CAREERS BLOG

JOB OPPORTUNITIES

Finding a job at a national lab

8/17/2018 5:01:56 PM

The Department of Energy’s national laboratories are leading the way in advancing energy science research. There’s a lot of work being done in the biochemical and life sciences domains, from studying photosynthesis to design biohybrid solar-energy systems to genetically engineering crops for improved biofuel production. Recently, ASBMB science writer Laurel Oldach wrote an article for the ASBMB Today Careers Issue that features Q&As with two national lab employees who work in research and science communications. Be sure to check out the article to gain more insight on what it’s like to work at a national lab.  

This week, I'll introduce you to how to find jobs and research opportunities at national labs. This can be a bit tricky because the national lab system is so large, each lab is independently operated and there are lots of different recent graduate and student research programs available. So, here’s my attempt to demystify the process for you.  

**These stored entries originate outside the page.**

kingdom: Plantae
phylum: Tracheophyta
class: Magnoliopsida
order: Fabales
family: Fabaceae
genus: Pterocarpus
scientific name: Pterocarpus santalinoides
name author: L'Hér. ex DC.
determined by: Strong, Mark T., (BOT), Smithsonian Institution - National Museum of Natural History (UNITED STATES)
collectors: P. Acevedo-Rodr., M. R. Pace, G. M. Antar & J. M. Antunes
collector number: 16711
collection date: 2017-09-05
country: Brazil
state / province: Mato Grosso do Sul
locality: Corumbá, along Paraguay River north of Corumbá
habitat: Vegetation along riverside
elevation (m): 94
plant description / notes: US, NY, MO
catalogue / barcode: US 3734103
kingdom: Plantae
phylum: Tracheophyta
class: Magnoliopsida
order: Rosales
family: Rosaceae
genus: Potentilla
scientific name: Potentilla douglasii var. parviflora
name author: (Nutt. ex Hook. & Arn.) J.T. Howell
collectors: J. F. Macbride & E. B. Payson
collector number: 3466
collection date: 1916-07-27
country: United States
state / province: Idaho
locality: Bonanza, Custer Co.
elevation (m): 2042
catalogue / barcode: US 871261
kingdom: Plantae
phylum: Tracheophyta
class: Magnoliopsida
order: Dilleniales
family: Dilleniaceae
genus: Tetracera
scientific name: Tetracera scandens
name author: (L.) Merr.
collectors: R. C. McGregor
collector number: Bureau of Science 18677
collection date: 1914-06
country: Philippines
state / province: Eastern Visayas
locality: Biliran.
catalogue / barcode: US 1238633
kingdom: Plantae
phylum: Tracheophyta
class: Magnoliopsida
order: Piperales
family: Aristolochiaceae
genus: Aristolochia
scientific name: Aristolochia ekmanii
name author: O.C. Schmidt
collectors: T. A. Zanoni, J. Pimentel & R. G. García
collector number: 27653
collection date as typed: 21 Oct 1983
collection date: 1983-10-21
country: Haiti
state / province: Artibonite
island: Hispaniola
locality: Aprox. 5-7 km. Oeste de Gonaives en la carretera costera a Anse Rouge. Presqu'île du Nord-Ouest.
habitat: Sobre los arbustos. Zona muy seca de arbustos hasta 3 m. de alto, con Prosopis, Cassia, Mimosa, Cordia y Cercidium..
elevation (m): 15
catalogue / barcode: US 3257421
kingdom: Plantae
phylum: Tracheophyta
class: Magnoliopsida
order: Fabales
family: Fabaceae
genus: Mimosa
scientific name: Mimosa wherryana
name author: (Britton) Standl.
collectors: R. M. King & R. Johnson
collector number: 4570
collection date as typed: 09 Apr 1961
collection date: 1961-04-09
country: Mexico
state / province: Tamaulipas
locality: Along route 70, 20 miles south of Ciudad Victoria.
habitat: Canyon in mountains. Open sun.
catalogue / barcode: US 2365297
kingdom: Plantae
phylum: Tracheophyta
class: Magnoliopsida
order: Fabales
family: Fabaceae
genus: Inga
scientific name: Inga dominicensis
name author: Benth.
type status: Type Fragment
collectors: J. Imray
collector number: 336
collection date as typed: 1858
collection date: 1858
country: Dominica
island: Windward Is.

  • The Department of Energy funds 17 national laboratories across the U.S. Of these labs, 10 directly report to the DOE’s Office of Science with the remainder reporting to the National Nuclear Security Administration or other DOE program offices. There are a limited number of positions directly hired as DOE employees. These tend to be high-level positions, such as program managers and field site coordinators. Any of these open positions would be advertised through USAJOBS.gov. You can read more information on how the DOE is organized on its website.  
  • There are a number of full-time career opportunities at the national labs, from staff scientists and research support (e.g., lab managers and technicians) to operations and project management jobs. But none of these jobs will be listed on the aforementioned USAJOBS.gov. Instead, each of the national labs is operated by an independent contractor (usually a collaboration of a nonprofit organization [i.e., Battelle] and/or local universities) and has its own human resources department. There is no one job portal for all of the national labs. That means you need to check the job openings on each individual lab’s website. (No, they don’t make this easy for you at all.) A listing of all the national lab job boards can be found on the DOE website, and, FYI, a few of these links are broken.   
  • There also are a number of joint research institutes, centers (e.g., Energy Frontier Research Centers) and user facilities located at national laboratories that may or may not hire through the lab itself. Appointments may be made through a collaborating academic institution. For example, faculty members often are hired by a university and given a joint appointment at an affiliated national lab. These user facilities also accept user proposals from any researcher to use specialized instrumentation and services for their research needs and is free-of-charge. This can be a good way to build collaborations and network with national lab researchers.  
  • The organization of a national lab is similar to any other academic institution, and, likewise, most of the research is done by postgraduate and student researchers. To the best of my knowledge, most of the national labs manage their postdoc programs in-house, and so these openings will be listed on the national lab job boards mentioned above. There also are lab-sponsored and distinguished postdoc fellowship programs, so carefully review the labs’ websites for more info. You also may want to read this previous ASBMB Policy Blotter blog post for a listing of other relevant DOE resources for early-career scientists.  
  • The DOE jobs webpage also lists links to student and internship programs at each lab. The hiring of post-bachelor's, post-master's and student internship positions may be further subcontracted out to another organization that handles the paperwork. For several national labs, this is completed through the Oak Ridge Institute of Science Education managed by Oak Ridge Associated Universities. ORISE runs its own recruiting programs and advertises positions through a separate system called Zintellect. They also manage the application process for a number of DOE-sponsored internships and fellowships.  
  • Overall, if you’re looking to do a postdoc or other research internship program at a national lab, I highly recommend networking as much as possible. Try to find out who is doing research that interests you, and reach out to them by email, on LinkedIn, at conferences, etc. Many positions may not even be advertised yet. And the researcher who is hiring may not have much to do with the hiring process itself. If they know you’re interested then they can ask to pull your application materials into the interview pool. Most people I know who have done postgraduate research at a national lab landed their position by knowing someone who knows someone (and so forth).  
  • Finally, if you’re truly interested in working at a national lab, you really need to do your homework to understand the structure of each lab and who all hires for what. One suggestion is to dissect the DOE website and those of each national lab to make note of what research and funding opportunities exist and find out the hiring process involved. A future careers blog post will focus more on the research ongoing at specific national labs and related job openings. 

Donna Kridelbaugh is a contributor to the ASBMB Careers Blog. She holds an advanced degree in microbiology and is a former lab manager.